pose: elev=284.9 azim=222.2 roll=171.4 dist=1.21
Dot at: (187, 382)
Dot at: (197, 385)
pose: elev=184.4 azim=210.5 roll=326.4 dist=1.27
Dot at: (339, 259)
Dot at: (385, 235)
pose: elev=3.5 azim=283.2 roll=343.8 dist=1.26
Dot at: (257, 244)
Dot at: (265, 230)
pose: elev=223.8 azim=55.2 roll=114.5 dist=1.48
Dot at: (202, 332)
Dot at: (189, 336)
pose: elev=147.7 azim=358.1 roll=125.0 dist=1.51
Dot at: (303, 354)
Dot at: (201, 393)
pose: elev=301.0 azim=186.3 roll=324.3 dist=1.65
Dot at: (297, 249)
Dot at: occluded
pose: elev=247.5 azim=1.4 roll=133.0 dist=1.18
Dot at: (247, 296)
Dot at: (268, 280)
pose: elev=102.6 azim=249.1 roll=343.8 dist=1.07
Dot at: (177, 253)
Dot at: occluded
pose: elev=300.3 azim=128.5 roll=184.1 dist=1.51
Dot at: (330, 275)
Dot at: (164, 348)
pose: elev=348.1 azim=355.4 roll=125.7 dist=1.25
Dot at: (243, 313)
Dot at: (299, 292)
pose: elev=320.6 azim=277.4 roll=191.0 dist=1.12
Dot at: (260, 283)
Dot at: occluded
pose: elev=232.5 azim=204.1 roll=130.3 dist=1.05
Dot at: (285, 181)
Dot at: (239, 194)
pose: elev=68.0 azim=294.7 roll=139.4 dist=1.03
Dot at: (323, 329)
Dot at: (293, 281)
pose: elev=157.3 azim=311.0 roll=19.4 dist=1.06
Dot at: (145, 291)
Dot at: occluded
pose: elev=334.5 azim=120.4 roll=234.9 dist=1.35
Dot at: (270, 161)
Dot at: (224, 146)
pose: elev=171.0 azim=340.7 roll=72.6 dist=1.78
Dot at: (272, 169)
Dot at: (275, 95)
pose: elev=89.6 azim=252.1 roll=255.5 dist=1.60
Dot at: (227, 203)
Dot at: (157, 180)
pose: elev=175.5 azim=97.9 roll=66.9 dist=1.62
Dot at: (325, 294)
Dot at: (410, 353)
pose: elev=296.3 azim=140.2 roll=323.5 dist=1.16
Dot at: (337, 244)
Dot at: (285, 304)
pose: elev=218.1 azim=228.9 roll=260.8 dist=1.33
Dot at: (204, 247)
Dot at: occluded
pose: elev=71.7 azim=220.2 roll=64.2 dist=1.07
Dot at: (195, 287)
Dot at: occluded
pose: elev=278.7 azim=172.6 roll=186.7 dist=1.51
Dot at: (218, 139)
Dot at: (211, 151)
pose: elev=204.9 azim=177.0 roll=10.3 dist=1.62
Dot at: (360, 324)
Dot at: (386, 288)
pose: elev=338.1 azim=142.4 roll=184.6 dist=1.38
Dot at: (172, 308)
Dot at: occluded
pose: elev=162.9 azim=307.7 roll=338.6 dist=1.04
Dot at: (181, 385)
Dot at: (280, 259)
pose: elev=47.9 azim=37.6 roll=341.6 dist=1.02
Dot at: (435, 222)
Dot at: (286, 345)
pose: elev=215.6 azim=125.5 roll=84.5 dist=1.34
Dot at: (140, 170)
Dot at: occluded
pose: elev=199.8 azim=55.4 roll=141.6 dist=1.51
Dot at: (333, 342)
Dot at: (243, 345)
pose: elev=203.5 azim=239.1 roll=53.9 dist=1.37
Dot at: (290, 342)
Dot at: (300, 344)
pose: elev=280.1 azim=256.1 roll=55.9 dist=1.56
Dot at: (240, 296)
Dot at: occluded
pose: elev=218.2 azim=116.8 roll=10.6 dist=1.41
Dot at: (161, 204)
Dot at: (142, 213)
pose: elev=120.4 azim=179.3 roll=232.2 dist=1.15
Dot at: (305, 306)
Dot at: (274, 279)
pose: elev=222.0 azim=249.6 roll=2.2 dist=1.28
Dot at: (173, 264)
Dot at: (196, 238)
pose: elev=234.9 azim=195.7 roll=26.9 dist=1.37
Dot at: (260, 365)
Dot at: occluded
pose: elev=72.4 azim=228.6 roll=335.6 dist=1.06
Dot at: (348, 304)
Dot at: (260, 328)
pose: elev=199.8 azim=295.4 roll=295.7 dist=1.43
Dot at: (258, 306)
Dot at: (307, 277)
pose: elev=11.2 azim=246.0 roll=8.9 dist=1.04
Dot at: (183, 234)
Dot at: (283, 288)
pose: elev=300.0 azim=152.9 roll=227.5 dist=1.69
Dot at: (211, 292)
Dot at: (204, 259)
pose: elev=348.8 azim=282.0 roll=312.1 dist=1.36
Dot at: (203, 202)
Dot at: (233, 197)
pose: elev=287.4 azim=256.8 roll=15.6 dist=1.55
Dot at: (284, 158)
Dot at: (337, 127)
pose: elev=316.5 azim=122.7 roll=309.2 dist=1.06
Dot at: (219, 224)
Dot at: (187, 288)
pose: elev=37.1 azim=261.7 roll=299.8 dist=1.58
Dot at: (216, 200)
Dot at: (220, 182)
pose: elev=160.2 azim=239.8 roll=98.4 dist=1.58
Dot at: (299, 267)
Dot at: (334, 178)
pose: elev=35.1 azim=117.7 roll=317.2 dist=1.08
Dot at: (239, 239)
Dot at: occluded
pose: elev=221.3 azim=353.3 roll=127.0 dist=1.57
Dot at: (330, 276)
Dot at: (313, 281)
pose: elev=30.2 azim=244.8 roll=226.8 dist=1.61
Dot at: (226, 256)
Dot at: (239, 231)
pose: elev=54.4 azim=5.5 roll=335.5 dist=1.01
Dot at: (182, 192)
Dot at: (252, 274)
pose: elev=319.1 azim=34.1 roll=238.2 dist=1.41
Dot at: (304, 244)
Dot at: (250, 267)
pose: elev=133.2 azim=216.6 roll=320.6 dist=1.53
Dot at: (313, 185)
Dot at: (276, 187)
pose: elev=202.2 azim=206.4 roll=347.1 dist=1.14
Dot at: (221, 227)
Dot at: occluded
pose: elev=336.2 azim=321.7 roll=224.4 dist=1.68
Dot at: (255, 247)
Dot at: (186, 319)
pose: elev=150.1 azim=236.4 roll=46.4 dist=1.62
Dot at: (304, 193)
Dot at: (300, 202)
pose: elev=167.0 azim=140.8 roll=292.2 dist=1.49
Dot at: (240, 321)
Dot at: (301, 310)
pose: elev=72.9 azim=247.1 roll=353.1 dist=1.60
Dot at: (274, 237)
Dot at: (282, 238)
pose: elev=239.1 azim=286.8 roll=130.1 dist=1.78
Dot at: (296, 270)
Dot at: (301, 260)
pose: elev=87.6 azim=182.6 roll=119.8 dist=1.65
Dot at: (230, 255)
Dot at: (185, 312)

------------

● TASK STATEMENT
Copy out every line of the listing above without changing anything.

● OUTPUT BELOW
pose: elev=284.9 azim=222.2 roll=171.4 dist=1.21
Dot at: (187, 382)
Dot at: (197, 385)
pose: elev=184.4 azim=210.5 roll=326.4 dist=1.27
Dot at: (339, 259)
Dot at: (385, 235)
pose: elev=3.5 azim=283.2 roll=343.8 dist=1.26
Dot at: (257, 244)
Dot at: (265, 230)
pose: elev=223.8 azim=55.2 roll=114.5 dist=1.48
Dot at: (202, 332)
Dot at: (189, 336)
pose: elev=147.7 azim=358.1 roll=125.0 dist=1.51
Dot at: (303, 354)
Dot at: (201, 393)
pose: elev=301.0 azim=186.3 roll=324.3 dist=1.65
Dot at: (297, 249)
Dot at: occluded
pose: elev=247.5 azim=1.4 roll=133.0 dist=1.18
Dot at: (247, 296)
Dot at: (268, 280)
pose: elev=102.6 azim=249.1 roll=343.8 dist=1.07
Dot at: (177, 253)
Dot at: occluded
pose: elev=300.3 azim=128.5 roll=184.1 dist=1.51
Dot at: (330, 275)
Dot at: (164, 348)
pose: elev=348.1 azim=355.4 roll=125.7 dist=1.25
Dot at: (243, 313)
Dot at: (299, 292)
pose: elev=320.6 azim=277.4 roll=191.0 dist=1.12
Dot at: (260, 283)
Dot at: occluded
pose: elev=232.5 azim=204.1 roll=130.3 dist=1.05
Dot at: (285, 181)
Dot at: (239, 194)
pose: elev=68.0 azim=294.7 roll=139.4 dist=1.03
Dot at: (323, 329)
Dot at: (293, 281)
pose: elev=157.3 azim=311.0 roll=19.4 dist=1.06
Dot at: (145, 291)
Dot at: occluded
pose: elev=334.5 azim=120.4 roll=234.9 dist=1.35
Dot at: (270, 161)
Dot at: (224, 146)
pose: elev=171.0 azim=340.7 roll=72.6 dist=1.78
Dot at: (272, 169)
Dot at: (275, 95)
pose: elev=89.6 azim=252.1 roll=255.5 dist=1.60
Dot at: (227, 203)
Dot at: (157, 180)
pose: elev=175.5 azim=97.9 roll=66.9 dist=1.62
Dot at: (325, 294)
Dot at: (410, 353)
pose: elev=296.3 azim=140.2 roll=323.5 dist=1.16
Dot at: (337, 244)
Dot at: (285, 304)
pose: elev=218.1 azim=228.9 roll=260.8 dist=1.33
Dot at: (204, 247)
Dot at: occluded
pose: elev=71.7 azim=220.2 roll=64.2 dist=1.07
Dot at: (195, 287)
Dot at: occluded
pose: elev=278.7 azim=172.6 roll=186.7 dist=1.51
Dot at: (218, 139)
Dot at: (211, 151)
pose: elev=204.9 azim=177.0 roll=10.3 dist=1.62
Dot at: (360, 324)
Dot at: (386, 288)
pose: elev=338.1 azim=142.4 roll=184.6 dist=1.38
Dot at: (172, 308)
Dot at: occluded
pose: elev=162.9 azim=307.7 roll=338.6 dist=1.04
Dot at: (181, 385)
Dot at: (280, 259)
pose: elev=47.9 azim=37.6 roll=341.6 dist=1.02
Dot at: (435, 222)
Dot at: (286, 345)
pose: elev=215.6 azim=125.5 roll=84.5 dist=1.34
Dot at: (140, 170)
Dot at: occluded
pose: elev=199.8 azim=55.4 roll=141.6 dist=1.51
Dot at: (333, 342)
Dot at: (243, 345)
pose: elev=203.5 azim=239.1 roll=53.9 dist=1.37
Dot at: (290, 342)
Dot at: (300, 344)
pose: elev=280.1 azim=256.1 roll=55.9 dist=1.56
Dot at: (240, 296)
Dot at: occluded
pose: elev=218.2 azim=116.8 roll=10.6 dist=1.41
Dot at: (161, 204)
Dot at: (142, 213)
pose: elev=120.4 azim=179.3 roll=232.2 dist=1.15
Dot at: (305, 306)
Dot at: (274, 279)
pose: elev=222.0 azim=249.6 roll=2.2 dist=1.28
Dot at: (173, 264)
Dot at: (196, 238)
pose: elev=234.9 azim=195.7 roll=26.9 dist=1.37
Dot at: (260, 365)
Dot at: occluded
pose: elev=72.4 azim=228.6 roll=335.6 dist=1.06
Dot at: (348, 304)
Dot at: (260, 328)
pose: elev=199.8 azim=295.4 roll=295.7 dist=1.43
Dot at: (258, 306)
Dot at: (307, 277)
pose: elev=11.2 azim=246.0 roll=8.9 dist=1.04
Dot at: (183, 234)
Dot at: (283, 288)
pose: elev=300.0 azim=152.9 roll=227.5 dist=1.69
Dot at: (211, 292)
Dot at: (204, 259)
pose: elev=348.8 azim=282.0 roll=312.1 dist=1.36
Dot at: (203, 202)
Dot at: (233, 197)
pose: elev=287.4 azim=256.8 roll=15.6 dist=1.55
Dot at: (284, 158)
Dot at: (337, 127)
pose: elev=316.5 azim=122.7 roll=309.2 dist=1.06
Dot at: (219, 224)
Dot at: (187, 288)
pose: elev=37.1 azim=261.7 roll=299.8 dist=1.58
Dot at: (216, 200)
Dot at: (220, 182)
pose: elev=160.2 azim=239.8 roll=98.4 dist=1.58
Dot at: (299, 267)
Dot at: (334, 178)
pose: elev=35.1 azim=117.7 roll=317.2 dist=1.08
Dot at: (239, 239)
Dot at: occluded
pose: elev=221.3 azim=353.3 roll=127.0 dist=1.57
Dot at: (330, 276)
Dot at: (313, 281)
pose: elev=30.2 azim=244.8 roll=226.8 dist=1.61
Dot at: (226, 256)
Dot at: (239, 231)
pose: elev=54.4 azim=5.5 roll=335.5 dist=1.01
Dot at: (182, 192)
Dot at: (252, 274)
pose: elev=319.1 azim=34.1 roll=238.2 dist=1.41
Dot at: (304, 244)
Dot at: (250, 267)
pose: elev=133.2 azim=216.6 roll=320.6 dist=1.53
Dot at: (313, 185)
Dot at: (276, 187)
pose: elev=202.2 azim=206.4 roll=347.1 dist=1.14
Dot at: (221, 227)
Dot at: occluded
pose: elev=336.2 azim=321.7 roll=224.4 dist=1.68
Dot at: (255, 247)
Dot at: (186, 319)
pose: elev=150.1 azim=236.4 roll=46.4 dist=1.62
Dot at: (304, 193)
Dot at: (300, 202)
pose: elev=167.0 azim=140.8 roll=292.2 dist=1.49
Dot at: (240, 321)
Dot at: (301, 310)
pose: elev=72.9 azim=247.1 roll=353.1 dist=1.60
Dot at: (274, 237)
Dot at: (282, 238)
pose: elev=239.1 azim=286.8 roll=130.1 dist=1.78
Dot at: (296, 270)
Dot at: (301, 260)
pose: elev=87.6 azim=182.6 roll=119.8 dist=1.65
Dot at: (230, 255)
Dot at: (185, 312)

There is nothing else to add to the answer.